> [Data below]
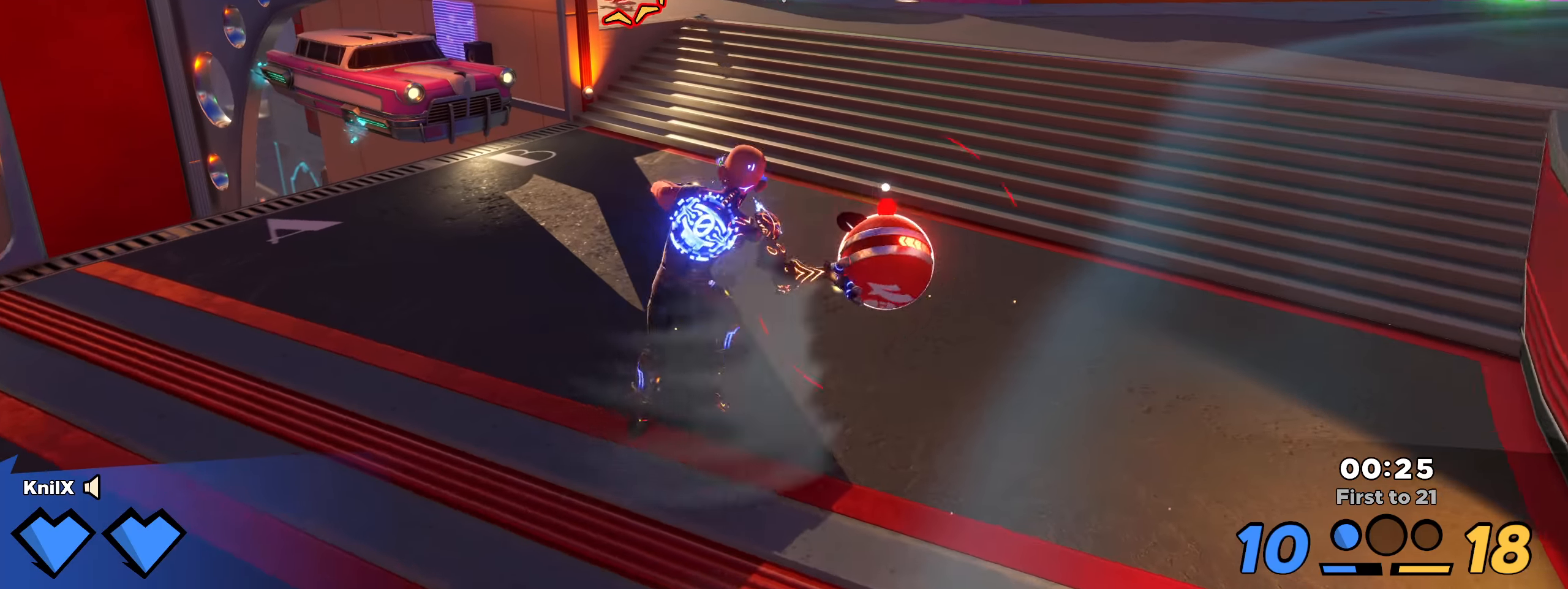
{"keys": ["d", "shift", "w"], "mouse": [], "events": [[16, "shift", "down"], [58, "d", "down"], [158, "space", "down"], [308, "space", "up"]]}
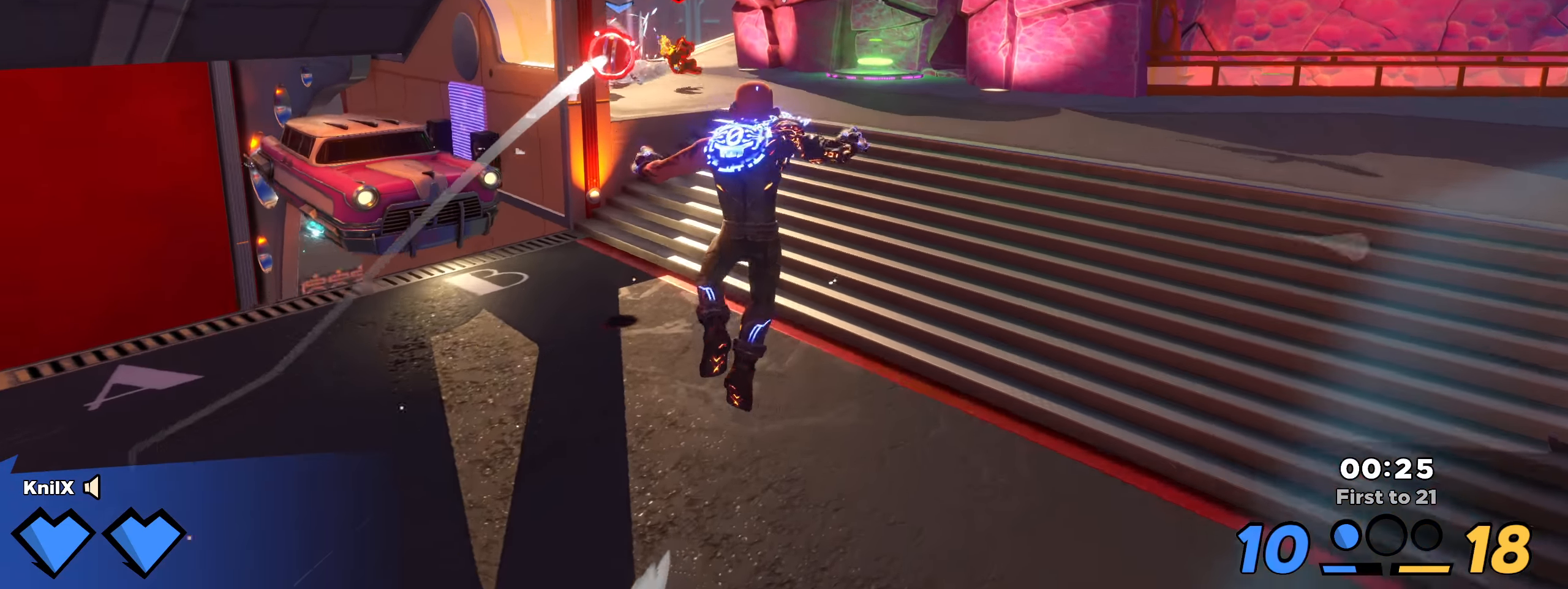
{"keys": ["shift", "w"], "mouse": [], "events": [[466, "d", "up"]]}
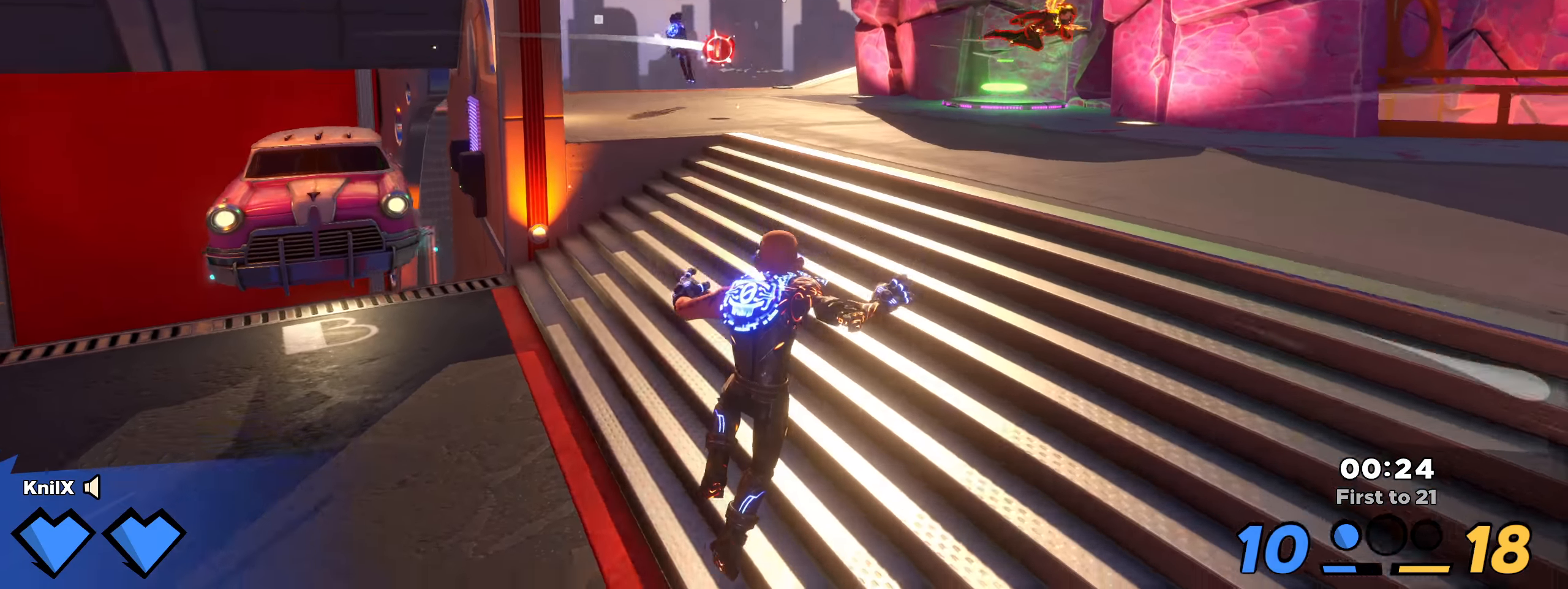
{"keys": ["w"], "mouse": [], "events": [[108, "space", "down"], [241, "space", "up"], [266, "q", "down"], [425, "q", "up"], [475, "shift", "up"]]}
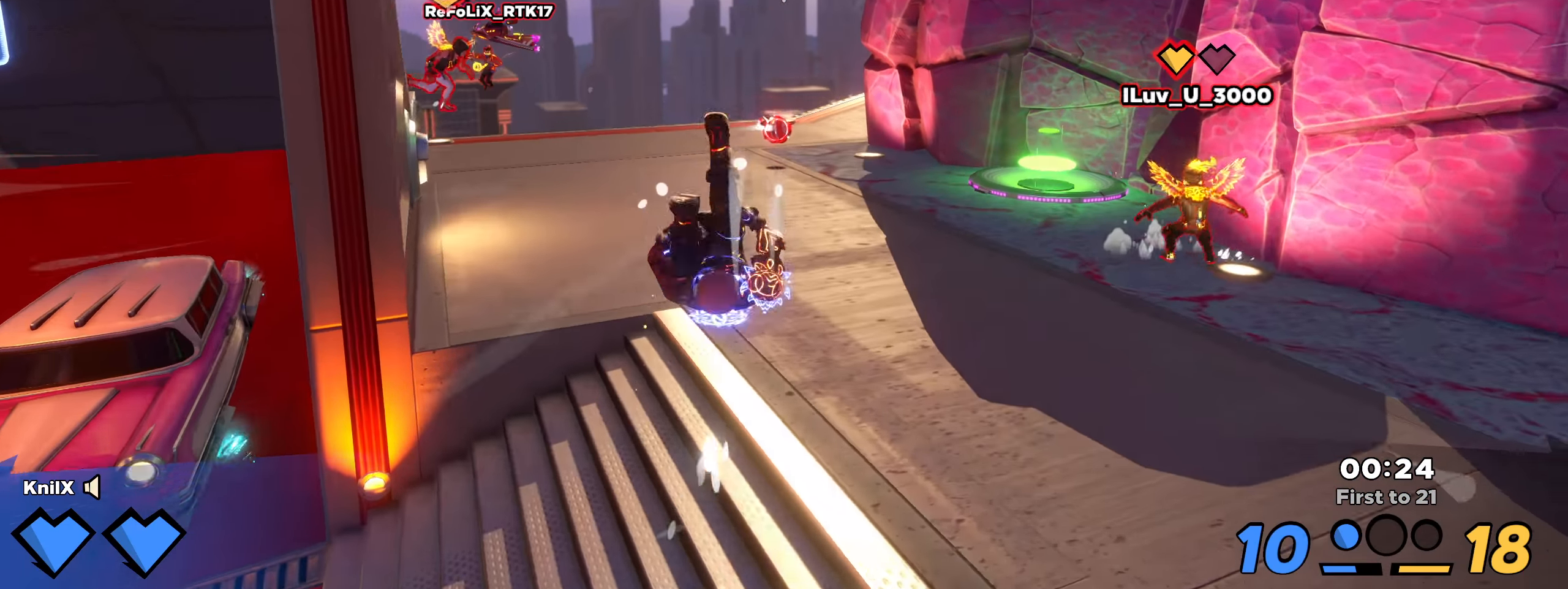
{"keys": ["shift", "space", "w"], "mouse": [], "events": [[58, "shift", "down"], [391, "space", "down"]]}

> [Directions for this task]
Set down the data again, exactly, without images.

> [Task result]
{"keys": ["d", "shift", "w"], "mouse": [], "events": [[16, "shift", "down"], [58, "d", "down"], [158, "space", "down"], [308, "space", "up"]]}
{"keys": ["shift", "w"], "mouse": [], "events": [[466, "d", "up"]]}
{"keys": ["w"], "mouse": [], "events": [[108, "space", "down"], [241, "space", "up"], [266, "q", "down"], [425, "q", "up"], [475, "shift", "up"]]}
{"keys": ["shift", "space", "w"], "mouse": [], "events": [[58, "shift", "down"], [391, "space", "down"]]}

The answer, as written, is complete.